Your answer should consist of each line below that contains the string "global".

Segment Start: GIVEN INFORMATION

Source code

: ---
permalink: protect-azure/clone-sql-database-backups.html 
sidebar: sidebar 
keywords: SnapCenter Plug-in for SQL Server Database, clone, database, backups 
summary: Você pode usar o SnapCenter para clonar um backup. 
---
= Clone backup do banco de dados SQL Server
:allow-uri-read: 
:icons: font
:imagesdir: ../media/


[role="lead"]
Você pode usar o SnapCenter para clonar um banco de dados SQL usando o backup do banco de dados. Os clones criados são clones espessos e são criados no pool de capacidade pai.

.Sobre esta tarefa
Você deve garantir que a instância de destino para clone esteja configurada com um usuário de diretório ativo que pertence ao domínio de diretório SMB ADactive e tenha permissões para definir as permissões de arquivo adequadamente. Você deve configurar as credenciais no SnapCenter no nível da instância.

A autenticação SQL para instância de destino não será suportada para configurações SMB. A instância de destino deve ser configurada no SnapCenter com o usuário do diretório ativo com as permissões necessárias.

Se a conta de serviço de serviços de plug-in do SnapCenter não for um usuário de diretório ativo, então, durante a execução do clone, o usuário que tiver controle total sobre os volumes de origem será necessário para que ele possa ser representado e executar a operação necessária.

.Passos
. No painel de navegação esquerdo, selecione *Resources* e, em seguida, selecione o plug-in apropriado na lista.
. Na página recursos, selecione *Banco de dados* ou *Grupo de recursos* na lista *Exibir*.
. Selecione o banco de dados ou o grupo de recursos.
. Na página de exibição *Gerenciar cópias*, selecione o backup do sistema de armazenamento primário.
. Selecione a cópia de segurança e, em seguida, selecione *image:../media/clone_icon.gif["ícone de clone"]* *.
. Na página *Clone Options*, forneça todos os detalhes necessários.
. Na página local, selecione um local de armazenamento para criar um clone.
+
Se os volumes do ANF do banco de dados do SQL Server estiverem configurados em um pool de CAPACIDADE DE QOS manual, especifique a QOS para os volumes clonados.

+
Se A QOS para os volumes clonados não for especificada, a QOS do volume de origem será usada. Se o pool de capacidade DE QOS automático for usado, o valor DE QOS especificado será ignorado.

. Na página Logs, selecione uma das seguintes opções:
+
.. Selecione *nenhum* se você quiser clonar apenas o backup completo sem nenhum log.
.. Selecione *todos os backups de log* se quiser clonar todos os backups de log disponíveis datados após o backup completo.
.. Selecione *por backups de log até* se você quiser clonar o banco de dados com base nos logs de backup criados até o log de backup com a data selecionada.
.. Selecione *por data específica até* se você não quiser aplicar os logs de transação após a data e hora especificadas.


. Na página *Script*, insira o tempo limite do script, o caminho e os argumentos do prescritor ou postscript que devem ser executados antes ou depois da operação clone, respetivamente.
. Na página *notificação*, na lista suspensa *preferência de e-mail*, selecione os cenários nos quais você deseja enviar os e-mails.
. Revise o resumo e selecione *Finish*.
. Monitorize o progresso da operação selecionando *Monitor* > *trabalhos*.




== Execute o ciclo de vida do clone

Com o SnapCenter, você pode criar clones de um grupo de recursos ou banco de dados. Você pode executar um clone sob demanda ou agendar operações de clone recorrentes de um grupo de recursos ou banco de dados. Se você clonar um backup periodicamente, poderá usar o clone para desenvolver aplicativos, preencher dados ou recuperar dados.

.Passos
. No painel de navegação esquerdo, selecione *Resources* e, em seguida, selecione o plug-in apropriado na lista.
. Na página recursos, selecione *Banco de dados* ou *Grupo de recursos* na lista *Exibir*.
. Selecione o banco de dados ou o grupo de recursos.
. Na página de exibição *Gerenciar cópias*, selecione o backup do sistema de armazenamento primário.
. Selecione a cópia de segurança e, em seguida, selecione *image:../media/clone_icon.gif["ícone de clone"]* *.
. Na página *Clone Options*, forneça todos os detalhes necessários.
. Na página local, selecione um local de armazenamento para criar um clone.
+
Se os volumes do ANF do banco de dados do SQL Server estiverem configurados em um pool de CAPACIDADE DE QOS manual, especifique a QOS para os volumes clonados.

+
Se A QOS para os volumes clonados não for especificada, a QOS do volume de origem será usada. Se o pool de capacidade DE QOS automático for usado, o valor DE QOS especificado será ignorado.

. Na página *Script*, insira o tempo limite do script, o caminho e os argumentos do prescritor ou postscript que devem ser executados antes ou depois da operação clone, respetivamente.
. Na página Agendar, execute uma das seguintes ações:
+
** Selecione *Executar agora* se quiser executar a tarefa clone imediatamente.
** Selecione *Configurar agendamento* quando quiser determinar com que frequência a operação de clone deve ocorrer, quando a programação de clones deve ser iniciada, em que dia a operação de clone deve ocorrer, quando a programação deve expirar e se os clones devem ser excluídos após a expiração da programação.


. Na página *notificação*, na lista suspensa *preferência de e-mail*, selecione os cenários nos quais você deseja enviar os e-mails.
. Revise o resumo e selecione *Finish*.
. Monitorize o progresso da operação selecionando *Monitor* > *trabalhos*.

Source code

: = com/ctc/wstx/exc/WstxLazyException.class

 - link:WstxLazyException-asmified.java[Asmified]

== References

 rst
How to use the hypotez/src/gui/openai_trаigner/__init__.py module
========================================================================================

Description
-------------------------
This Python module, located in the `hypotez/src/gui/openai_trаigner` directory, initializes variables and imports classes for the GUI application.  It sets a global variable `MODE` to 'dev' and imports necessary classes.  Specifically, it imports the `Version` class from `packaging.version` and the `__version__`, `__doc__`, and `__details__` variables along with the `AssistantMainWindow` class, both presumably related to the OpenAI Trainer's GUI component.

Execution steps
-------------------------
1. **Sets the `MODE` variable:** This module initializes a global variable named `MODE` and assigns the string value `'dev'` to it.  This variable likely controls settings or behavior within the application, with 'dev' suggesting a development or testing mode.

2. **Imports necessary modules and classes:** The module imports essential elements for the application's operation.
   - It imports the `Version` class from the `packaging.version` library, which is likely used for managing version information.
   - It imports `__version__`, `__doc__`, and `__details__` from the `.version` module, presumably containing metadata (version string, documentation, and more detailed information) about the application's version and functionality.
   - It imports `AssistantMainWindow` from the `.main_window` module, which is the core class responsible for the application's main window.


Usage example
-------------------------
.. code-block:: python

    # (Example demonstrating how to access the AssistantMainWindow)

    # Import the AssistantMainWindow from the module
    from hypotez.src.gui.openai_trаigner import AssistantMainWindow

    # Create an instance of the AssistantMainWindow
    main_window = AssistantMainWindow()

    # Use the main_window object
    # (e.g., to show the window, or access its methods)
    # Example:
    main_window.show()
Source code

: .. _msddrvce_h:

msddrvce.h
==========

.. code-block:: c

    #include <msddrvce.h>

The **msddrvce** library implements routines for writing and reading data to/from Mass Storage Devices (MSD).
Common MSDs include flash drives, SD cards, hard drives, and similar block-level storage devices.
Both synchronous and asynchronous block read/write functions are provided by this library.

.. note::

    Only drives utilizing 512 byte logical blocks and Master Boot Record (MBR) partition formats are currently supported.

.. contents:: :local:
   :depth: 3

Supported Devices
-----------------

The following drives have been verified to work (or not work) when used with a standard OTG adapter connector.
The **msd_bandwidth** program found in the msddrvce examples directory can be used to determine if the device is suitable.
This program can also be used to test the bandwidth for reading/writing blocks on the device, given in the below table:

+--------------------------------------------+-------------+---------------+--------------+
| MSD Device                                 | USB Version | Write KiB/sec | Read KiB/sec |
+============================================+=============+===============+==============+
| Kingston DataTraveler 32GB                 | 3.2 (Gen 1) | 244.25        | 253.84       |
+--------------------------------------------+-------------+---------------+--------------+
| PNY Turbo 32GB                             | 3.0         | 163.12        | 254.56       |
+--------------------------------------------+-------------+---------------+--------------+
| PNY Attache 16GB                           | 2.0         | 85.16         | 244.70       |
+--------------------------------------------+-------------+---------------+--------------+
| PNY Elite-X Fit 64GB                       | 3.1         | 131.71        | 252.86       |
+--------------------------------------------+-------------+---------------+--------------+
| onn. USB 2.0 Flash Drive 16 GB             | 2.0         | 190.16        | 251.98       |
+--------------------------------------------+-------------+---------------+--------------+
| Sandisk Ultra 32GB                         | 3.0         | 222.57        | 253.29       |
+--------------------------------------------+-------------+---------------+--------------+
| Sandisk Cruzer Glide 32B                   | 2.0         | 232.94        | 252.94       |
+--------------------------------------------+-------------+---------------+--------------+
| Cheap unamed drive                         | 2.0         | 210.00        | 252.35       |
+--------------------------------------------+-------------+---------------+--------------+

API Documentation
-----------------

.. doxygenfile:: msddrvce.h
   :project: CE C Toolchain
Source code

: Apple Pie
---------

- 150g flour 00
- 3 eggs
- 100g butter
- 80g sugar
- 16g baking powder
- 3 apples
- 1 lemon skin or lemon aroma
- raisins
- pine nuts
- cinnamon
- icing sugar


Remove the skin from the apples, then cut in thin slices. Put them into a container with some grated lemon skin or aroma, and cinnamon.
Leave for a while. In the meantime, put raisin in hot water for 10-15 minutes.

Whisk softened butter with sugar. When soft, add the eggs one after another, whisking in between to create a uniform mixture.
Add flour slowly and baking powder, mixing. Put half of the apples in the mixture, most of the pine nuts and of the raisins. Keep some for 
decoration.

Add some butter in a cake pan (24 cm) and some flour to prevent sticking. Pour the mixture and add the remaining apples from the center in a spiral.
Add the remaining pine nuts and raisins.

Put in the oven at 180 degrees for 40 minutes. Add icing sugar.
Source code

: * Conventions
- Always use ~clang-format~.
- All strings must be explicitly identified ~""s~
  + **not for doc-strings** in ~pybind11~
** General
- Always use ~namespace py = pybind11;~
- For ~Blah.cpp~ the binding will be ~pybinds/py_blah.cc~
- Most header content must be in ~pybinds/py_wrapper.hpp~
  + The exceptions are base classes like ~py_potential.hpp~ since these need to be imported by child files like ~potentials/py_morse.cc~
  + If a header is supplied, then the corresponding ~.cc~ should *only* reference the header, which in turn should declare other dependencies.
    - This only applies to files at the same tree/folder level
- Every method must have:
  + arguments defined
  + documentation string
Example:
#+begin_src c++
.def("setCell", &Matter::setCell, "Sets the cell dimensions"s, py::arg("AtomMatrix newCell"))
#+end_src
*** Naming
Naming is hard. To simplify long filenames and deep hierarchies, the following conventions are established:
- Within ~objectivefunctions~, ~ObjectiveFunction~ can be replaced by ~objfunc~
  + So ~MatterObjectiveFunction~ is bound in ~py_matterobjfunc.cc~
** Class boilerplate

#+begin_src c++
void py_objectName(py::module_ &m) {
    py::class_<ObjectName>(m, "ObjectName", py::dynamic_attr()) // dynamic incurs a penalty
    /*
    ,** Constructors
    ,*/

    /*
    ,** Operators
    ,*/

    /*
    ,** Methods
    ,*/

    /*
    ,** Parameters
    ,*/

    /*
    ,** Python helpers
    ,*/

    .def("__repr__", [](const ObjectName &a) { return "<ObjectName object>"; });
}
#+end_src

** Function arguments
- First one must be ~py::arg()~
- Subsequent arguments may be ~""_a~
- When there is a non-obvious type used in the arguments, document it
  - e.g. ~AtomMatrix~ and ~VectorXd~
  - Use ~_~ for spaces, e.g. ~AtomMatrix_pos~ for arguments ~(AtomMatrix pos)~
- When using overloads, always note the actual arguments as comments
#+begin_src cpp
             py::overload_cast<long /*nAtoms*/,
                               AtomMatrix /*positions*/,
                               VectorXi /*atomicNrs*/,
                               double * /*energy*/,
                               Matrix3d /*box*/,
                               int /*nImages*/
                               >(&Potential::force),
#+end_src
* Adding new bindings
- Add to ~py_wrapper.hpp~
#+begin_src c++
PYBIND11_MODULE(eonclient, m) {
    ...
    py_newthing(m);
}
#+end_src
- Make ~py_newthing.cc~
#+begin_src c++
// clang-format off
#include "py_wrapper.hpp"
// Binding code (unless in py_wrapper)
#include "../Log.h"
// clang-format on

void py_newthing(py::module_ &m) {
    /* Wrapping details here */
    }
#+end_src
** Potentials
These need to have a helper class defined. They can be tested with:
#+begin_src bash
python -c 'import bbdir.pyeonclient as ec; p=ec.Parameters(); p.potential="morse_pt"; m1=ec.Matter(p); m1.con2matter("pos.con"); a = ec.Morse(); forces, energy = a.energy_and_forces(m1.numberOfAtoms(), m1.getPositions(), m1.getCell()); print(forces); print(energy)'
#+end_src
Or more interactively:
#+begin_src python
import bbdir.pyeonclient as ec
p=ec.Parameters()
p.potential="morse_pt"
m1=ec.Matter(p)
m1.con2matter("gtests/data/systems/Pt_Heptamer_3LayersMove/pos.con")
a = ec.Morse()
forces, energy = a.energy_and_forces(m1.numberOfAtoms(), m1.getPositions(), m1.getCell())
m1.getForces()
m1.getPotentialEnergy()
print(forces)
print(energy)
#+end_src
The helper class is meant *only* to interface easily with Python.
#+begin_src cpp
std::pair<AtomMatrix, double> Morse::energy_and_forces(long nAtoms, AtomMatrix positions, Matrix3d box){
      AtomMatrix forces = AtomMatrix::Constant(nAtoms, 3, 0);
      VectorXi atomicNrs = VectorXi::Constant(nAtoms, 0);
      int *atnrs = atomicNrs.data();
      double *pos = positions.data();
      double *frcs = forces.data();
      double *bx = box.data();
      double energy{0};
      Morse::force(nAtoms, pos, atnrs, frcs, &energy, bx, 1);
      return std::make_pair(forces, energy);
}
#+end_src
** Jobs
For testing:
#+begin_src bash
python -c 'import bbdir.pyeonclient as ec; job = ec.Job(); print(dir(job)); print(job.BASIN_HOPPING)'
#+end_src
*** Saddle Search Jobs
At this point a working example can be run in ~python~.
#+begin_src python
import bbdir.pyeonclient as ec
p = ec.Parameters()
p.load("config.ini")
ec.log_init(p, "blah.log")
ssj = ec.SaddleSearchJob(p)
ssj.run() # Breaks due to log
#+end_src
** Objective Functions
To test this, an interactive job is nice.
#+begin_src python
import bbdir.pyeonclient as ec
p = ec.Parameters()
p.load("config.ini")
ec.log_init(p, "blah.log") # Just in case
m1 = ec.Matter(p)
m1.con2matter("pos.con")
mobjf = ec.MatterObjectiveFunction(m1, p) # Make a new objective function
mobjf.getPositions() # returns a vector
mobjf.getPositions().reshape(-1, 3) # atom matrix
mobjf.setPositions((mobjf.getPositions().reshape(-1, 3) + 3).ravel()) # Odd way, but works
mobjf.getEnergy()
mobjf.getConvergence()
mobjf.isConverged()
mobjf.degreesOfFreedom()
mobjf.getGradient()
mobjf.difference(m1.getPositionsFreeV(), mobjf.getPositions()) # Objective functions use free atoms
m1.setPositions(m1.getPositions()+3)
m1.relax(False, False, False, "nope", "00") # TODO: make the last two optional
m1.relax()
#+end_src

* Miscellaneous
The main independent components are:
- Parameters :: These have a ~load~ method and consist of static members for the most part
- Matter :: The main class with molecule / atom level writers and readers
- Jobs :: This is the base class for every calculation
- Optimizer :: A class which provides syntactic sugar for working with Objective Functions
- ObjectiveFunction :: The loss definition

Segment End: GIVEN INFORMATION

[EXERCISE RESPONSE]
This Python module, located in the `hypotez/src/gui/openai_trаigner` directory, initializes variables and imports classes for the GUI application.  It sets a global variable `MODE` to 'dev' and imports necessary classes.  Specifically, it imports the `Version` class from `packaging.version` and the `__version__`, `__doc__`, and `__details__` variables along with the `AssistantMainWindow` class, both presumably related to the OpenAI Trainer's GUI component.
1. **Sets the `MODE` variable:** This module initializes a global variable named `MODE` and assigns the string value `'dev'` to it.  This variable likely controls settings or behavior within the application, with 'dev' suggesting a development or testing mode.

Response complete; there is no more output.